* **Task description**: Find every line in the records below that holds the word "hand", and copy it out.

* **Records to process**:
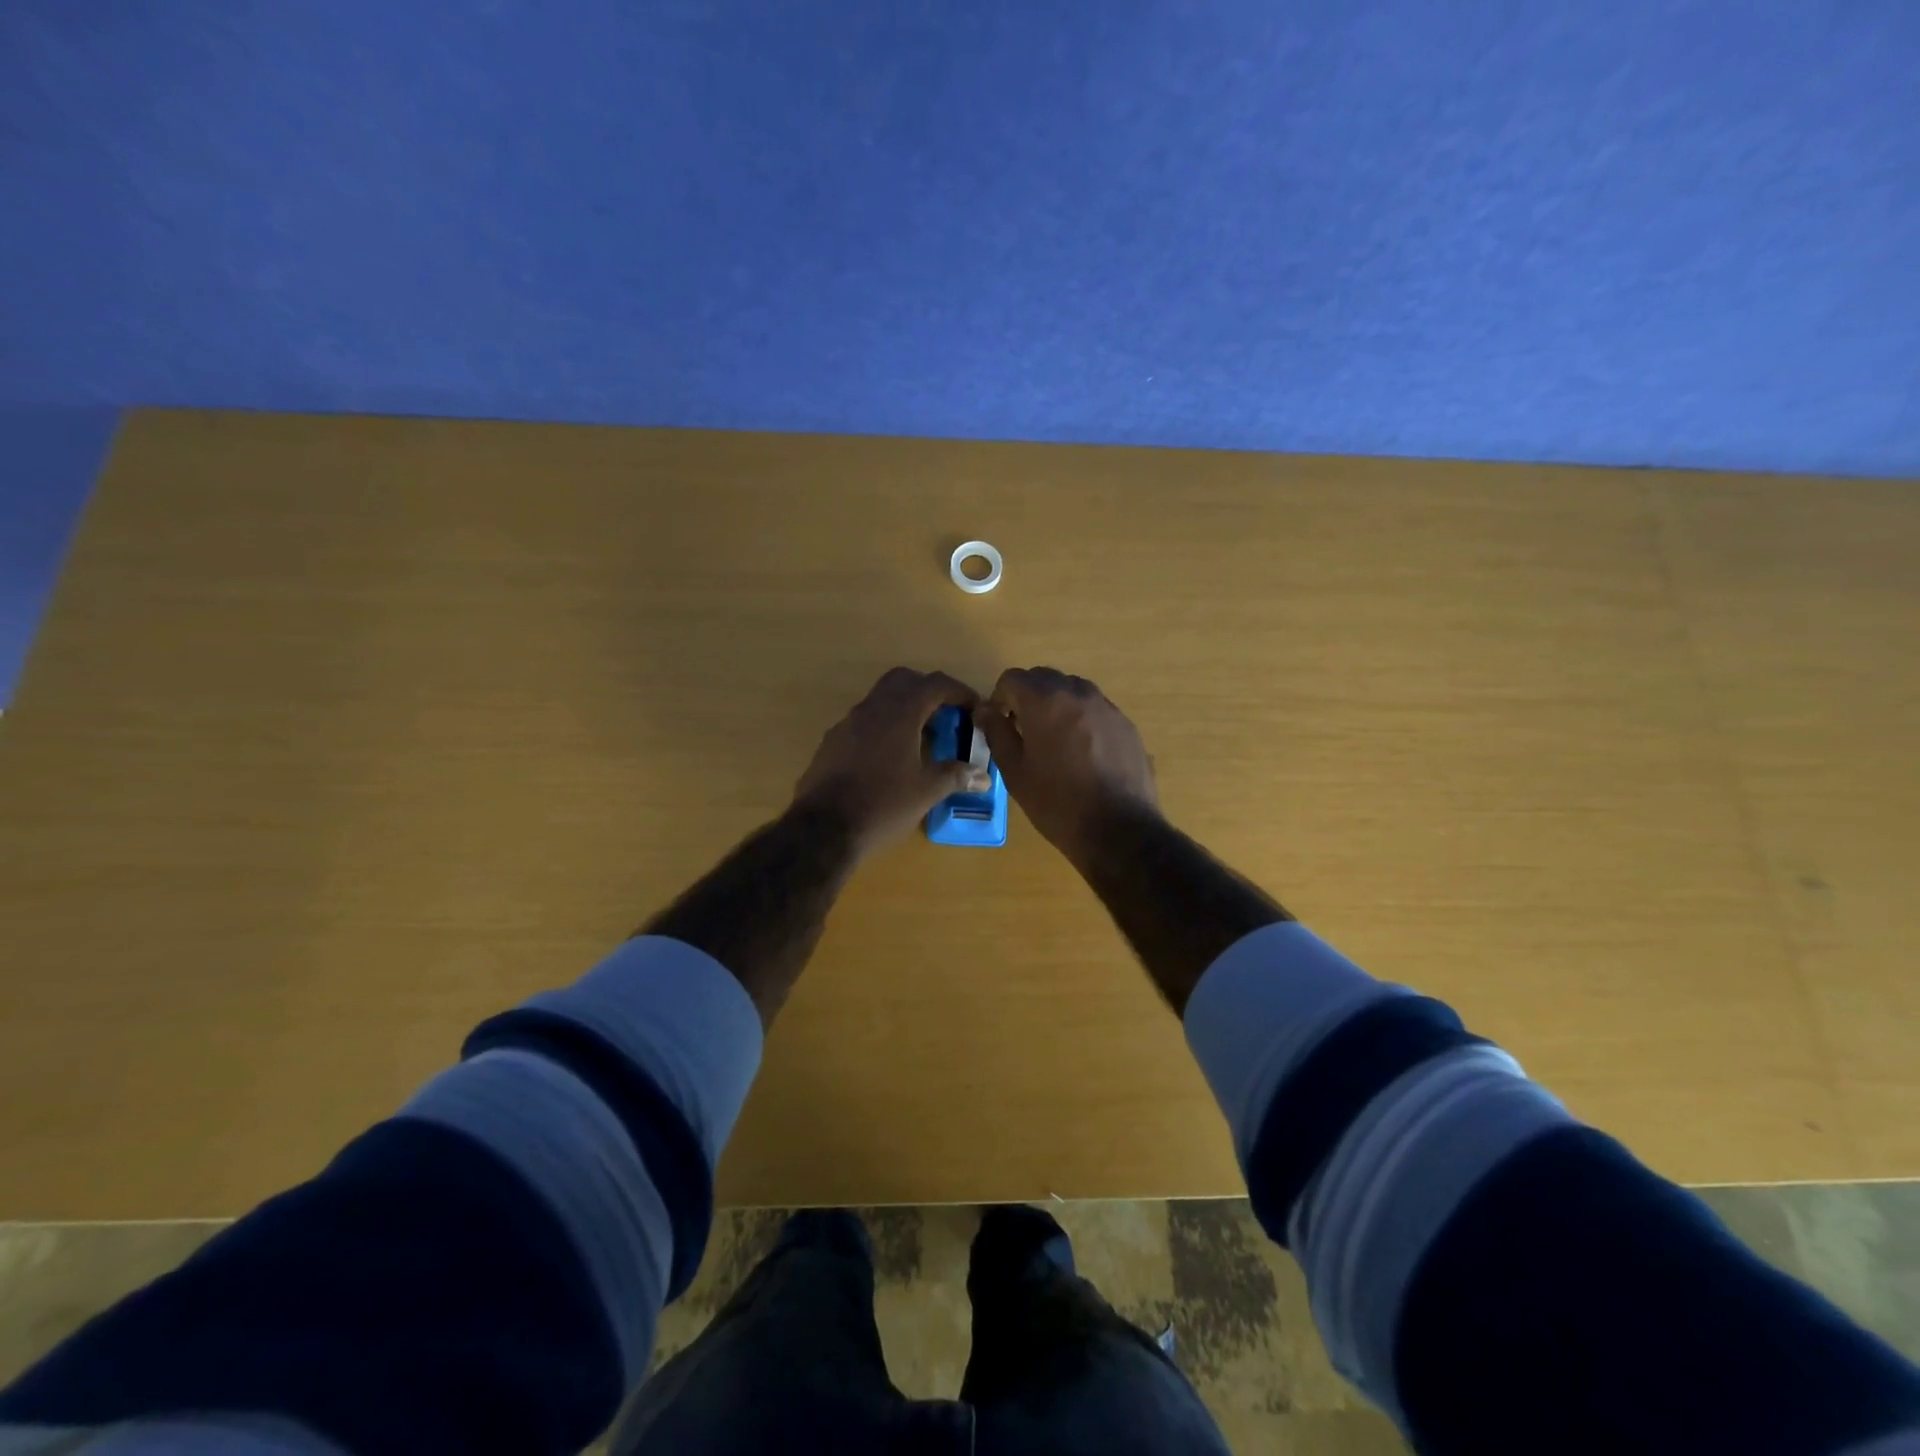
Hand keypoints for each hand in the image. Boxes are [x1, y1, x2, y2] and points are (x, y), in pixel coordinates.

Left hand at [793, 667, 989, 857]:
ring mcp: (847, 724)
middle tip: (945, 714)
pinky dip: (883, 727)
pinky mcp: (832, 742)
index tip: (974, 707)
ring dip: (903, 708)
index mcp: (899, 714)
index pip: (934, 684)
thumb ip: (955, 776)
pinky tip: (890, 757)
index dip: (958, 691)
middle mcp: (871, 709)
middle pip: (903, 680)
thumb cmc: (882, 805)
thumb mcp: (926, 792)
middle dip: (927, 691)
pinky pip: (863, 721)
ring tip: (922, 737)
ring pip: (880, 699)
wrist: (823, 829)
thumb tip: (983, 775)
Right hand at [974, 667, 1158, 868]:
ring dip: (1057, 705)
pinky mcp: (1126, 724)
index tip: (1001, 724)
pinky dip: (1082, 719)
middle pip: (1044, 678)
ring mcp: (1106, 706)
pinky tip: (1083, 754)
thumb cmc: (1056, 802)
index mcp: (1045, 700)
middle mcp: (1078, 692)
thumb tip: (984, 709)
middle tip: (1024, 731)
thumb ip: (996, 732)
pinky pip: (1095, 709)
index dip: (1000, 698)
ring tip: (1054, 741)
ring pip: (1073, 690)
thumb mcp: (1015, 771)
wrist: (1118, 828)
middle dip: (1029, 697)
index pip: (1013, 678)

* **Response**:
Hand keypoints for each hand in the image. Boxes are [x1, y1, x2, y2] and points are (x, y), in pixel coordinates.
Left hand at [793, 667, 989, 857]:
Right hand at [974, 667, 1158, 868]:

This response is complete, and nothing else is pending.